=== Contenu des données ===

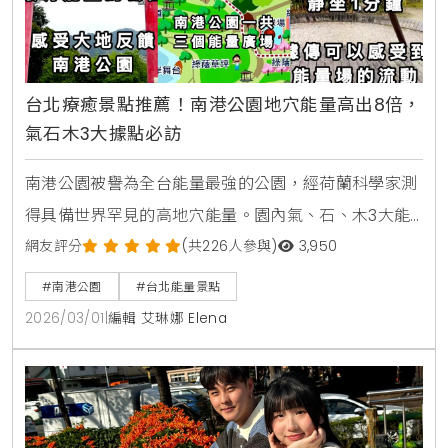
台北療癒景點推薦！南港公園地穴能量高出8倍，
氣石木3大據點必訪
南港公園被譽為全台能量最強的公園，經荷蘭科學家測
得具備世界罕見的高地穴能量。園內氣、石、木3大能
量點提供優於森林浴的療癒感。本文帶您探索南港公園
網友評分
(共226人參與)
3,950
交通資訊、能量點分佈與親子設施，體驗台北最神祕的
#南港公園
#台北能量景點
心靈場域。
2026/03/01
|
編輯 艾琳娜 Elena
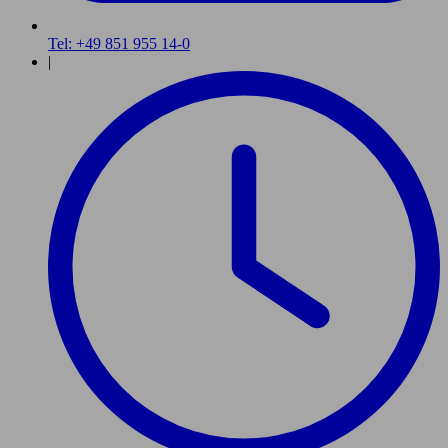
Tel: +49 851 955 14-0
|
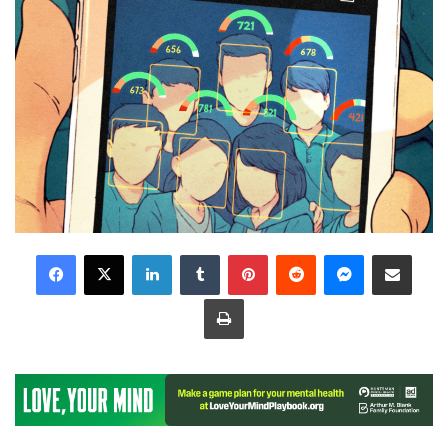
LinkedIn
Tumblr
Pinterest
Reddit
Messenger
Share via Email
Print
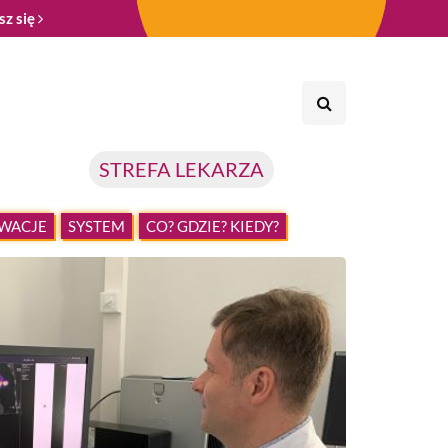
sz się
STREFA LEKARZA
WACJE
SYSTEM
CO? GDZIE? KIEDY?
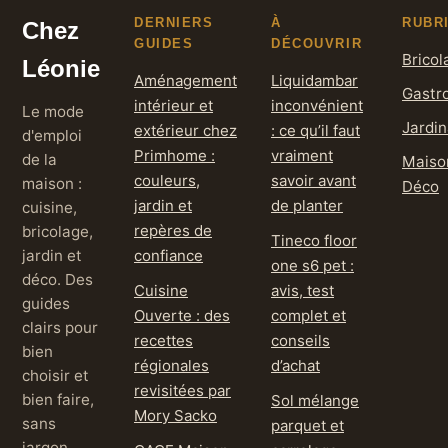
DERNIERS
À
RUBR
Chez
GUIDES
DÉCOUVRIR
Bricol
Léonie
Aménagement
Liquidambar
Gastr
intérieur et
inconvénient
Le mode
Jardi
extérieur chez
: ce qu’il faut
d'emploi
Primhome :
vraiment
de la
Maiso
couleurs,
savoir avant
maison :
Déco
jardin et
de planter
cuisine,
repères de
bricolage,
Tineco floor
jardin et
confiance
one s6 pet :
déco. Des
Cuisine
avis, test
guides
Ouverte : des
complet et
clairs pour
recettes
conseils
bien
régionales
d’achat
choisir et
revisitées par
bien faire,
Sol mélange
Mory Sacko
sans
parquet et
jargon.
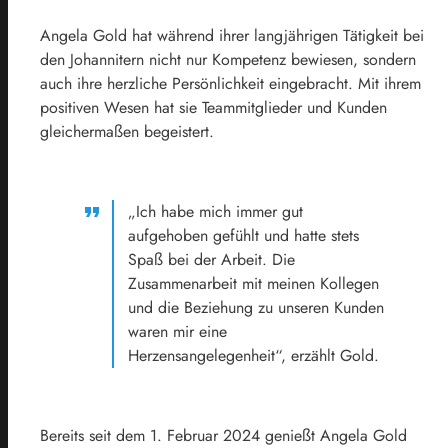
Angela Gold hat während ihrer langjährigen Tätigkeit bei
den Johannitern nicht nur Kompetenz bewiesen, sondern
auch ihre herzliche Persönlichkeit eingebracht. Mit ihrem
positiven Wesen hat sie Teammitglieder und Kunden
gleichermaßen begeistert.
„Ich habe mich immer gut
aufgehoben gefühlt und hatte stets
Spaß bei der Arbeit. Die
Zusammenarbeit mit meinen Kollegen
und die Beziehung zu unseren Kunden
waren mir eine
Herzensangelegenheit“, erzählt Gold.
Bereits seit dem 1. Februar 2024 genießt Angela Gold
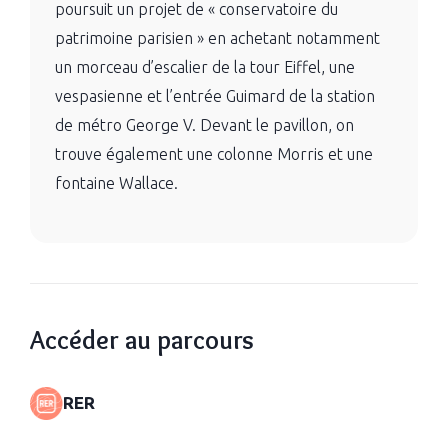
poursuit un projet de « conservatoire du
patrimoine parisien » en achetant notamment
un morceau d’escalier de la tour Eiffel, une
vespasienne et l’entrée Guimard de la station
de métro George V. Devant le pavillon, on
trouve également une colonne Morris et une
fontaine Wallace.
Accéder au parcours
RER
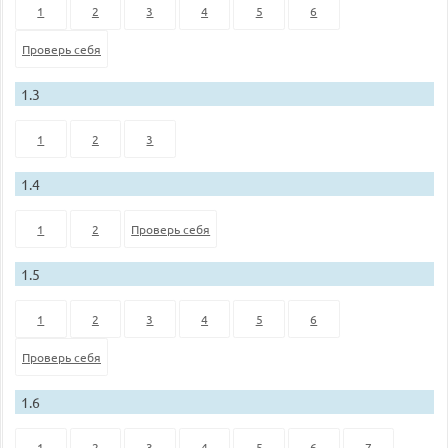
1
2
3
4
5
6
Проверь себя
1.3
1
2
3
1.4
1
2
Проверь себя
1.5
1
2
3
4
5
6
Проверь себя
1.6
1
2
3
4
5
6
7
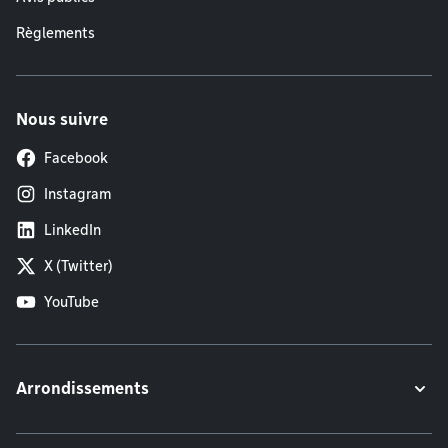
Règlements
Nous suivre
Facebook
Instagram
LinkedIn
X (Twitter)
YouTube
Arrondissements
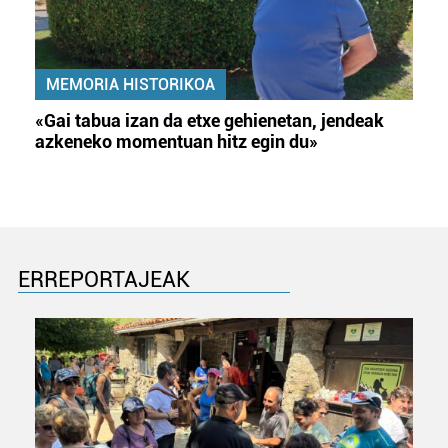
MEMORIA HISTORIKOA
«Gai tabua izan da etxe gehienetan, jendeak
azkeneko momentuan hitz egin du»
ERREPORTAJEAK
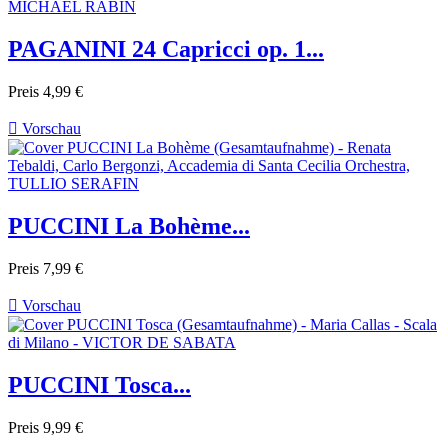
PAGANINI 24 Capricci op. 1...
Preis
4,99 €

Vorschau
PUCCINI La Bohème...
Preis
7,99 €

Vorschau
PUCCINI Tosca...
Preis
9,99 €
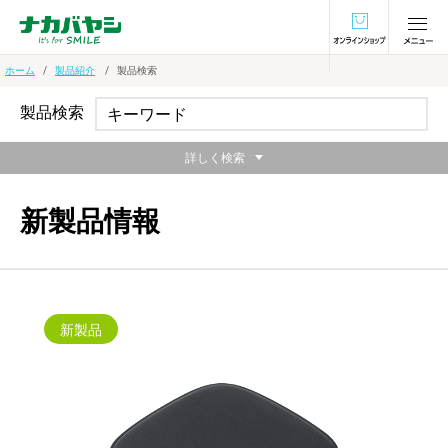
オンラインショ
ホーム
製品紹介
製品検索
製品検索
詳しく検索
新製品情報
新製品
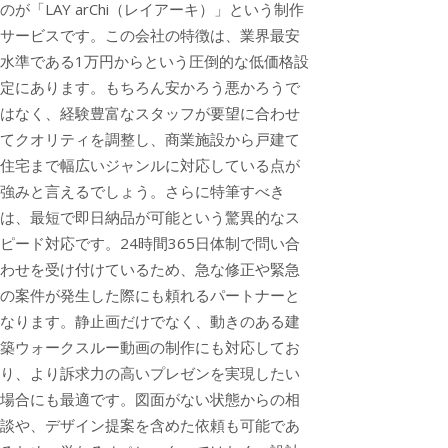
のが「LAY arChi（レイアーキ）」という制作
サービスです。この会社の特徴は、業界最安
水準である1万円からという圧倒的な低価格設
定にあります。もちろん安かろう悪かろうで
はなく、経験豊富なスタッフが要望に合わせ
てクオリティを調整し、商業施設から戸建て
住宅まで幅広いジャンルに対応している点が
強みと言えるでしょう。さらに特筆すべき
は、最短で即日納品が可能という驚異的なス
ピード対応です。24時間365日体制で問い合
わせを受け付けているため、急な修正や緊急
の案件が発生した際にも頼れるパートナーと
なります。静止画だけでなく、動きのある建
築ウォークスルー動画の制作にも対応してお
り、より訴求力の高いプレゼンを実現したい
場合にも最適です。図面がない状態からの相
談や、デザイン提案を含めた依頼も可能であ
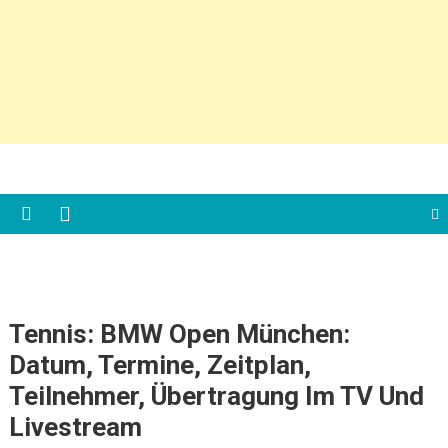
Tennis: BMW Open München:
Datum, Termine, Zeitplan,
Teilnehmer, Übertragung Im TV Und
Livestream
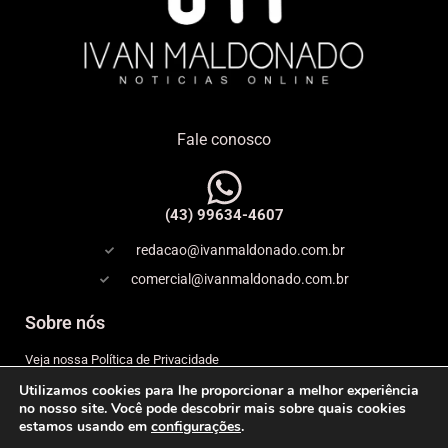
Fale conosco
(43) 99634-4607
redacao@ivanmaldonado.com.br
comercial@ivanmaldonado.com.br
Sobre nós
Veja nossa Política de Privacidade
Utilizamos cookies para lhe proporcionar a melhor experiência
Copyright
no nosso site. Você pode descobrir mais sobre quais cookies
estamos usando em
configurações
.
Expediente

===

Réécrivez l'ensemble des entrées ci-dessus en remplaçant « Preis » par « Prix », sans rien modifier d'autre. N'incluez pas les images dans votre réponse.

* **Réponse rédigée**
台北療癒景點推薦！南港公園地穴能量高出8倍，
氣石木3大據點必訪
南港公園被譽為全台能量最強的公園，經荷蘭科學家測
得具備世界罕見的高地穴能量。園內氣、石、木3大能
量點提供優於森林浴的療癒感。本文帶您探索南港公園
網友評分
(共226人參與)
3,950
交通資訊、能量點分佈與親子設施，體驗台北最神祕的
#南港公園
#台北能量景點
心靈場域。
2026/03/01
|
編輯 艾琳娜 Elena
Tel: +49 851 955 14-0
|
LinkedIn
Tumblr
Pinterest
Reddit
Messenger
Share via Email
Print
sz się
STREFA LEKARZA
WACJE
SYSTEM
CO? GDZIE? KIEDY?
DERNIERS
À
RUBR
Chez
GUIDES
DÉCOUVRIR
Bricol
Léonie
Aménagement
Liquidambar
Gastr
intérieur et
inconvénient
Le mode
Jardi
extérieur chez
: ce qu’il faut
d'emploi
Primhome :
vraiment
de la
Maiso
couleurs,
savoir avant
maison :
Déco
jardin et
de planter
cuisine,
repères de
bricolage,
Tineco floor
jardin et
confiance
one s6 pet :
déco. Des
Cuisine
avis, test
guides
Ouverte : des
complet et
clairs pour
recettes
conseils
bien
régionales
d’achat
choisir et
revisitées par
bien faire,
Sol mélange
Mory Sacko
sans
parquet et
jargon.
Angela Gold hat während ihrer langjährigen Tätigkeit bei
den Johannitern nicht nur Kompetenz bewiesen, sondern
auch ihre herzliche Persönlichkeit eingebracht. Mit ihrem
positiven Wesen hat sie Teammitglieder und Kunden
gleichermaßen begeistert.
„Ich habe mich immer gut
aufgehoben gefühlt und hatte stets
Spaß bei der Arbeit. Die
Zusammenarbeit mit meinen Kollegen
und die Beziehung zu unseren Kunden
waren mir eine
Herzensangelegenheit“, erzählt Gold.
Bereits seit dem 1. Februar 2024 genießt Angela Gold
poursuit un projet de « conservatoire du
patrimoine parisien » en achetant notamment
un morceau d’escalier de la tour Eiffel, une
vespasienne et l’entrée Guimard de la station
de métro George V. Devant le pavillon, on
trouve également une colonne Morris et une
fontaine Wallace.
Accéder au parcours
RER
1
2
3
4
5
6
Проверь себя
1.3
1
2
3
1.4
1
2
Проверь себя
1.5
1
2
3
4
5
6
Проверь себя
1.6
1
2
3
4
5
6
7
Règlements
Nous suivre
Facebook
Instagram
LinkedIn
X (Twitter)
YouTube
Arrondissements
MEMORIA HISTORIKOA
«Gai tabua izan da etxe gehienetan, jendeak
azkeneko momentuan hitz egin du»
ERREPORTAJEAK
PAGANINI 24 Capricci op. 1...
Prix
4,99 €

Vorschau
PUCCINI La Bohème...
Prix
7,99 €

Vorschau
PUCCINI Tosca...
Prix
9,99 €
オンラインショ
ホーム
製品紹介
製品検索
製品検索
詳しく検索
新製品情報
新製品
のが「LAY arChi（レイアーキ）」という制作
サービスです。この会社の特徴は、業界最安
水準である1万円からという圧倒的な低価格設
定にあります。もちろん安かろう悪かろうで
はなく、経験豊富なスタッフが要望に合わせ
てクオリティを調整し、商業施設から戸建て
住宅まで幅広いジャンルに対応している点が
強みと言えるでしょう。さらに特筆すべき
は、最短で即日納品が可能という驚異的なス
ピード対応です。24時間365日体制で問い合
わせを受け付けているため、急な修正や緊急
の案件が発生した際にも頼れるパートナーと
なります。静止画だけでなく、動きのある建
築ウォークスルー動画の制作にも対応してお
り、より訴求力の高いプレゼンを実現したい
場合にも最適です。図面がない状態からの相
談や、デザイン提案を含めた依頼も可能であ
Tennis: BMW Open München:
Datum, Termine, Zeitplan,
Teilnehmer, Übertragung Im TV Und
Livestream
Fale conosco
(43) 99634-4607
redacao@ivanmaldonado.com.br
comercial@ivanmaldonado.com.br
Sobre nós
Veja nossa Política de Privacidade
Utilizamos cookies para lhe proporcionar a melhor experiência
Copyright
no nosso site. Você pode descobrir mais sobre quais cookies
estamos usando em
configurações
.
Expediente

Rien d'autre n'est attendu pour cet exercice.